# What to work on
Revise the stretch from the start of the data through the line containing "change/catastrophe, beginning" by replacing "enumerators" with "interviewers". Return those lines with everything else unchanged.

(Data Opens)

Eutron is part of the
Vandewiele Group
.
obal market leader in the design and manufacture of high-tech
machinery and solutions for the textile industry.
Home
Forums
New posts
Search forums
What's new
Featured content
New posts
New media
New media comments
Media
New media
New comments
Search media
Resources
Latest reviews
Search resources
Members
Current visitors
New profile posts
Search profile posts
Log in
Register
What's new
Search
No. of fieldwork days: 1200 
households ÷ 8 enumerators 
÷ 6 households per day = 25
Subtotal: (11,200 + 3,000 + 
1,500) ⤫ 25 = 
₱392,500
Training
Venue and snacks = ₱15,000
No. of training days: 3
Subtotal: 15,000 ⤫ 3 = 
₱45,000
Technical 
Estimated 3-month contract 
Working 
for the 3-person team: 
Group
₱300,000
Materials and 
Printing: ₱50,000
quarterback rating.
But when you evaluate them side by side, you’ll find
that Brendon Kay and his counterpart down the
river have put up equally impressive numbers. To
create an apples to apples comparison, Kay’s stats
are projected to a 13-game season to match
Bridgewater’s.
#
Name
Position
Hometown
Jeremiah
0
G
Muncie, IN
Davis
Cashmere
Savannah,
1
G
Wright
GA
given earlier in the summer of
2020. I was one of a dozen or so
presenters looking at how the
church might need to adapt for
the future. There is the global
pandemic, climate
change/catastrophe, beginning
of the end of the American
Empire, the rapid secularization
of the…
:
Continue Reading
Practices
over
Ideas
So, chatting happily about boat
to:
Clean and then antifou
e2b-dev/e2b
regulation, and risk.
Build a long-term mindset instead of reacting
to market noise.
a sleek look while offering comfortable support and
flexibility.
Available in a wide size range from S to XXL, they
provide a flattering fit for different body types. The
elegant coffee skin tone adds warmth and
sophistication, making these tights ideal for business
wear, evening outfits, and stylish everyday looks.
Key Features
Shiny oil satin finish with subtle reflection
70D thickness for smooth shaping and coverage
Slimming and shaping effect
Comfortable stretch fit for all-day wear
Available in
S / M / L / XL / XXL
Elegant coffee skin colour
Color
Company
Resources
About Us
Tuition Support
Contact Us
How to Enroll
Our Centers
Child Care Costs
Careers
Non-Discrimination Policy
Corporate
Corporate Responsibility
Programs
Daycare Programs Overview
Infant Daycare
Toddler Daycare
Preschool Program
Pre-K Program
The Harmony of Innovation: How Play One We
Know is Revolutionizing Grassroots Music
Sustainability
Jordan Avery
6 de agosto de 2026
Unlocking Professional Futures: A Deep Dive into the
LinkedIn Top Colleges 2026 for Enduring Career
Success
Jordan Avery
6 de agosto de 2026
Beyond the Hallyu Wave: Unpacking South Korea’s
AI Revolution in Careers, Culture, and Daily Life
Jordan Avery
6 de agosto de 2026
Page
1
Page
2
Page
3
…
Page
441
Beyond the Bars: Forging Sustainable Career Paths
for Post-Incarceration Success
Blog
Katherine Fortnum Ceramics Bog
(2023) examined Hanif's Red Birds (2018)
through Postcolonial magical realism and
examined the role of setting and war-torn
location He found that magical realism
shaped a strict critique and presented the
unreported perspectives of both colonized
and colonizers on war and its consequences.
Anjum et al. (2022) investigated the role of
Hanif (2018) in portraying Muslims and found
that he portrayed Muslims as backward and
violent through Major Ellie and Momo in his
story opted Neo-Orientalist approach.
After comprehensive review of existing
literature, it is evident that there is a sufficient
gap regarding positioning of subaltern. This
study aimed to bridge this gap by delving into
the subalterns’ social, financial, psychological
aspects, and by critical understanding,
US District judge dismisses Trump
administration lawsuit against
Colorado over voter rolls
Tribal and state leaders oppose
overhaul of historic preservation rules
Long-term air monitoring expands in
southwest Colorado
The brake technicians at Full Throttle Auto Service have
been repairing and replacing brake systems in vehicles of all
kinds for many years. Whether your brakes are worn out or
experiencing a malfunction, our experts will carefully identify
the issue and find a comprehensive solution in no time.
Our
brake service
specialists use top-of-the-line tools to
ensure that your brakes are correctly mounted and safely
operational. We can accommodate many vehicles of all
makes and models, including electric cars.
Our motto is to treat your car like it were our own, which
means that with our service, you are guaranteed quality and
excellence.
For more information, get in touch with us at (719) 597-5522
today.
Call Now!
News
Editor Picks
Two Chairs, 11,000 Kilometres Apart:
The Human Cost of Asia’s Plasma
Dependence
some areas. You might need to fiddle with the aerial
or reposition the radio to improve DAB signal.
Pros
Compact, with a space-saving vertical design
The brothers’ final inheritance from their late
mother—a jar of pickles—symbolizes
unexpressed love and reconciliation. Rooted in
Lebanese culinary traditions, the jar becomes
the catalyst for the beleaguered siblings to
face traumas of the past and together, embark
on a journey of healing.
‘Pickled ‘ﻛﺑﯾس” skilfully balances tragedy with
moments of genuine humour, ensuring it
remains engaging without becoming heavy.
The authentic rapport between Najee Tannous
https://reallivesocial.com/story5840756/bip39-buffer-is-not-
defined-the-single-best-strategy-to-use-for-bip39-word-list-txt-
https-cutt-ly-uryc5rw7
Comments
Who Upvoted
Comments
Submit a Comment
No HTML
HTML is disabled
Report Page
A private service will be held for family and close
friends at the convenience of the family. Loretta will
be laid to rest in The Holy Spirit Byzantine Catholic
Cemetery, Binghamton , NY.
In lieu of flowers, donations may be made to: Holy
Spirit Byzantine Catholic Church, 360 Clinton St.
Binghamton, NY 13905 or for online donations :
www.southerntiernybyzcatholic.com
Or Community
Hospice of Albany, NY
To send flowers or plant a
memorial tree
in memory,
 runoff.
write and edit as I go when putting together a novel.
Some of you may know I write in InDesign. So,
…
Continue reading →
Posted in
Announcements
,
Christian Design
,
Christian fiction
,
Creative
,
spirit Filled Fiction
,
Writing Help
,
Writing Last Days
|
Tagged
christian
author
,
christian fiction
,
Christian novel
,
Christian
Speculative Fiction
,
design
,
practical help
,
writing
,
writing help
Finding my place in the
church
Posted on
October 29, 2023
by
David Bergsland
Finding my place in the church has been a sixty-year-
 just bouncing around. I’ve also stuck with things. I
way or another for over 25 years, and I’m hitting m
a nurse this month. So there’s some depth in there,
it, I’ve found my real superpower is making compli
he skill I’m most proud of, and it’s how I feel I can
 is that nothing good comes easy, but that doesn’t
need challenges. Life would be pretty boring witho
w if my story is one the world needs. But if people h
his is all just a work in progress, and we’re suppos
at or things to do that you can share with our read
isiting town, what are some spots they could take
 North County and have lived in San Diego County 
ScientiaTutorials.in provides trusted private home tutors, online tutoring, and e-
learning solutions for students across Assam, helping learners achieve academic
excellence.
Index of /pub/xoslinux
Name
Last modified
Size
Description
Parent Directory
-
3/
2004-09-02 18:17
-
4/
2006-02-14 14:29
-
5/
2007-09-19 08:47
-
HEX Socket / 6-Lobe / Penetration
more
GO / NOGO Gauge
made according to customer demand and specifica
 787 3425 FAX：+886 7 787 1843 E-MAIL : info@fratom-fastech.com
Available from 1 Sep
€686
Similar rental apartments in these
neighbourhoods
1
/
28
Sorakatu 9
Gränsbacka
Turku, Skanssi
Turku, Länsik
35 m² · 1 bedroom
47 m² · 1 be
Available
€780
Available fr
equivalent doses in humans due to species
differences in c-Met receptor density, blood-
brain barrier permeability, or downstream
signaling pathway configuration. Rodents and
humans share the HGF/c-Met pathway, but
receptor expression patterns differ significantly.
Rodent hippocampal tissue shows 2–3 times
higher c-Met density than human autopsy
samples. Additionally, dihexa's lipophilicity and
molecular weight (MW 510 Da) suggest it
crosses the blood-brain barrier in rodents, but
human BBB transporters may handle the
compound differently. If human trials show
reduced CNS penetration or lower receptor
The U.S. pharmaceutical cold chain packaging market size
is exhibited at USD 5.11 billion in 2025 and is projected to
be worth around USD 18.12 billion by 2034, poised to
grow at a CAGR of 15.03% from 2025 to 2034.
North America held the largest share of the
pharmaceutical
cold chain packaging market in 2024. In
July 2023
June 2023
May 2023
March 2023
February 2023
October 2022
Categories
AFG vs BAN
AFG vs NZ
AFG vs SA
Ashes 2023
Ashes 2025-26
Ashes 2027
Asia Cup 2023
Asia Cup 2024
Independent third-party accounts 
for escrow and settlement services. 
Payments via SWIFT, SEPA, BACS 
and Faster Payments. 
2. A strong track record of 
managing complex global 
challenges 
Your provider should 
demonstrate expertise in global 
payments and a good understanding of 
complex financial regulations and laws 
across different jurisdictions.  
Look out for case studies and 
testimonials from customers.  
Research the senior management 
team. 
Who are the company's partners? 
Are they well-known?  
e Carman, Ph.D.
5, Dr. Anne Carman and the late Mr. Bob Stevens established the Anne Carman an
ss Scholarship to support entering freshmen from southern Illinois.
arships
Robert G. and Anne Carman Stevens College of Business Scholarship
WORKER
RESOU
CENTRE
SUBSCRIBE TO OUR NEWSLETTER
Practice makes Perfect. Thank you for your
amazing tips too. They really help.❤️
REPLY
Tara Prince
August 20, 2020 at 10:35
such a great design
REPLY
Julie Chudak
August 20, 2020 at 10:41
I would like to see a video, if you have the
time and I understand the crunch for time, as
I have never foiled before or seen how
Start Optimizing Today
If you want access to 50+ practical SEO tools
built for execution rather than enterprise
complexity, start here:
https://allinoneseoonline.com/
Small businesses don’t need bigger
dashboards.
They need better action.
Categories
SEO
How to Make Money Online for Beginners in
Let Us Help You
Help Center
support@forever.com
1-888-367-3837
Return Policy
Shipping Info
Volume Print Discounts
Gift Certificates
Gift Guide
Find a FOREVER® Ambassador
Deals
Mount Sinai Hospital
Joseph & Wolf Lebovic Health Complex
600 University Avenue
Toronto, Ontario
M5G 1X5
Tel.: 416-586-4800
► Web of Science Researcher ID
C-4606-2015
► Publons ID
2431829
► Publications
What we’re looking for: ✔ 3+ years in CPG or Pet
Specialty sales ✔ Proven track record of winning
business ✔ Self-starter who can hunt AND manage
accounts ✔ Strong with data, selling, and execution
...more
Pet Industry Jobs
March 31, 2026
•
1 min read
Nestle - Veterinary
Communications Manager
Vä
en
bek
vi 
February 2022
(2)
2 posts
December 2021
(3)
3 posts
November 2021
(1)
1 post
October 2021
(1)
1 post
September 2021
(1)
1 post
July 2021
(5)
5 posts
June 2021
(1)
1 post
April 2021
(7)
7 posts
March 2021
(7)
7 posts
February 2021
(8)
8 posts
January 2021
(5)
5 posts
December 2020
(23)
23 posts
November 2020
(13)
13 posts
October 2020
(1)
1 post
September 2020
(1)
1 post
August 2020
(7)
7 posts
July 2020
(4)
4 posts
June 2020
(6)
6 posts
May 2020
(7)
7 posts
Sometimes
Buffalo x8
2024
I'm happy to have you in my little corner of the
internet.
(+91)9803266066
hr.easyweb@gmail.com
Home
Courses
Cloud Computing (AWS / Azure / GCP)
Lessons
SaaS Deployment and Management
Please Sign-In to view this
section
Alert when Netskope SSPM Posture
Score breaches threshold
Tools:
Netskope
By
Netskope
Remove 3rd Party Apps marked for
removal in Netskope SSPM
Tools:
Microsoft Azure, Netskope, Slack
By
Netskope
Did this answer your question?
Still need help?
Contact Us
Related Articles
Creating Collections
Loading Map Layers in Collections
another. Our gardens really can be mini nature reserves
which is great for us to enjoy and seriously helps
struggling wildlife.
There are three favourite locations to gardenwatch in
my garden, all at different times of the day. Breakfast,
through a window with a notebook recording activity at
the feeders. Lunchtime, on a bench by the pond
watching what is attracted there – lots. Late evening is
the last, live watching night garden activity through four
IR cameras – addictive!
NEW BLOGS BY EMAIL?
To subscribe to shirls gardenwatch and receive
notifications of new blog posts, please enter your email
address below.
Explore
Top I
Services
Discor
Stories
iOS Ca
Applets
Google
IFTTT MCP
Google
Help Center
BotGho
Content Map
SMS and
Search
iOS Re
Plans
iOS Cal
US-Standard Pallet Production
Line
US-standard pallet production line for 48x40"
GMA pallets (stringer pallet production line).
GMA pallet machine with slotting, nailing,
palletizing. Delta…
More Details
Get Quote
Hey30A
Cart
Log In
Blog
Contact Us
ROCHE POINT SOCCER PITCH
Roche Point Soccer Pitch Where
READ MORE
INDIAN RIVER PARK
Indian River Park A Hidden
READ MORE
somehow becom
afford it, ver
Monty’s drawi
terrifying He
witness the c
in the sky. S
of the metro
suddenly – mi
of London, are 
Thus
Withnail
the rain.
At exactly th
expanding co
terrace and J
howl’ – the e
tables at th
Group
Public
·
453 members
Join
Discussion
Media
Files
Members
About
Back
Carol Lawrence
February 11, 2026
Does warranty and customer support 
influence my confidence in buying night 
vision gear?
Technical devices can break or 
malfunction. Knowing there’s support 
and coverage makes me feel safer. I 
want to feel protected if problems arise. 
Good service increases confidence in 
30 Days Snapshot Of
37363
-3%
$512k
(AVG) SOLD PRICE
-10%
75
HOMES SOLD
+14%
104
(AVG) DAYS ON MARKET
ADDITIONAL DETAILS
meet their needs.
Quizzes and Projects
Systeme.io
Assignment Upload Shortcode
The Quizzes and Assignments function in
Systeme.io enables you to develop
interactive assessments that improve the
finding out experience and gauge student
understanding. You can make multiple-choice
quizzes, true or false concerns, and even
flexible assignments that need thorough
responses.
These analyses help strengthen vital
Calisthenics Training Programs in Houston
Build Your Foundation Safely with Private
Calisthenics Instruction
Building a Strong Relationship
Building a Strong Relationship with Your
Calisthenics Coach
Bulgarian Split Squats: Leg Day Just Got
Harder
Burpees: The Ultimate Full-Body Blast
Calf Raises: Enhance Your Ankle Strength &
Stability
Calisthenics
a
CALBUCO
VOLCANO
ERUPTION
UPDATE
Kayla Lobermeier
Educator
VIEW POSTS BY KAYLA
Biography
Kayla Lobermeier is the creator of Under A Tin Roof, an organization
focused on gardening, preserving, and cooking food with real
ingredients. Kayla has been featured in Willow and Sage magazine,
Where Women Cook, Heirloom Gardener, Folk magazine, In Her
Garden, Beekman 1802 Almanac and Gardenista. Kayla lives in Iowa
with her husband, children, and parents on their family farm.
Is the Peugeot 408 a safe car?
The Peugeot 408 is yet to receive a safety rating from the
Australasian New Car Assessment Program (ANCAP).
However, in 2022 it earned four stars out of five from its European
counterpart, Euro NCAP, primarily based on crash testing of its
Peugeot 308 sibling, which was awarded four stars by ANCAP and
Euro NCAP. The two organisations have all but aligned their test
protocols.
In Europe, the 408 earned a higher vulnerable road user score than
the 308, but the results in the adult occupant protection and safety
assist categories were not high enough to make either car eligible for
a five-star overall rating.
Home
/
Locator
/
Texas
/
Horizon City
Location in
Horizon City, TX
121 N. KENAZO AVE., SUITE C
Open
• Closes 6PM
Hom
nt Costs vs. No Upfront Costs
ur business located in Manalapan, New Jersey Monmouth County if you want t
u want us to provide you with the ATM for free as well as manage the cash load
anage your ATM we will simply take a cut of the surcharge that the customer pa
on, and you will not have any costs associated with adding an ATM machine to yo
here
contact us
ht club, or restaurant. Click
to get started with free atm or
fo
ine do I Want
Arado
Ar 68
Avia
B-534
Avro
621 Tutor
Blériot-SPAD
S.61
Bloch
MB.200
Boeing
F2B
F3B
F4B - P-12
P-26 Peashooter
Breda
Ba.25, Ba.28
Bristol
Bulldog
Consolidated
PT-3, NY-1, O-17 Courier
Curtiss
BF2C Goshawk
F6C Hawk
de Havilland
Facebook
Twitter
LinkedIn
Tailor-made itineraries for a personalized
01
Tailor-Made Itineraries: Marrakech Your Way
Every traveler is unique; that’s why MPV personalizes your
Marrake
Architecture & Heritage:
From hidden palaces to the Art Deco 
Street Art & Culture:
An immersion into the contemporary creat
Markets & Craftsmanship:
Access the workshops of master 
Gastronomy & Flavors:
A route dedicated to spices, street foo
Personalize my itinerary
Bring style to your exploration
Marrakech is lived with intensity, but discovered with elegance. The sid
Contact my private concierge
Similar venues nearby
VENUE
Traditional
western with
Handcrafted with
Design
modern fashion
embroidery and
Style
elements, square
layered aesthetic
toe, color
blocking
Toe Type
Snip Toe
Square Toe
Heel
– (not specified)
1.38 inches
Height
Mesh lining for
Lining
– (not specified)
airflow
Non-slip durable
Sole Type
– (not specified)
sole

(Data Closes)

# Answer to the exercise
Eutron is part of the
Vandewiele Group
.
obal market leader in the design and manufacture of high-tech
machinery and solutions for the textile industry.
Home
Forums
New posts
Search forums
What's new
Featured content
New posts
New media
New media comments
Media
New media
New comments
Search media
Resources
Latest reviews
Search resources
Members
Current visitors
New profile posts
Search profile posts
Log in
Register
What's new
Search
No. of fieldwork days: 1200 
households ÷ 8 interviewers 
÷ 6 households per day = 25
Subtotal: (11,200 + 3,000 + 
1,500) ⤫ 25 = 
₱392,500
Training
Venue and snacks = ₱15,000
No. of training days: 3
Subtotal: 15,000 ⤫ 3 = 
₱45,000
Technical 
Estimated 3-month contract 
Working 
for the 3-person team: 
Group
₱300,000
Materials and 
Printing: ₱50,000
quarterback rating.
But when you evaluate them side by side, you’ll find
that Brendon Kay and his counterpart down the
river have put up equally impressive numbers. To
create an apples to apples comparison, Kay’s stats
are projected to a 13-game season to match
Bridgewater’s.
#
Name
Position
Hometown
Jeremiah
0
G
Muncie, IN
Davis
Cashmere
Savannah,
1
G
Wright
GA
given earlier in the summer of
2020. I was one of a dozen or so
presenters looking at how the
church might need to adapt for
the future. There is the global
pandemic, climate
change/catastrophe, beginning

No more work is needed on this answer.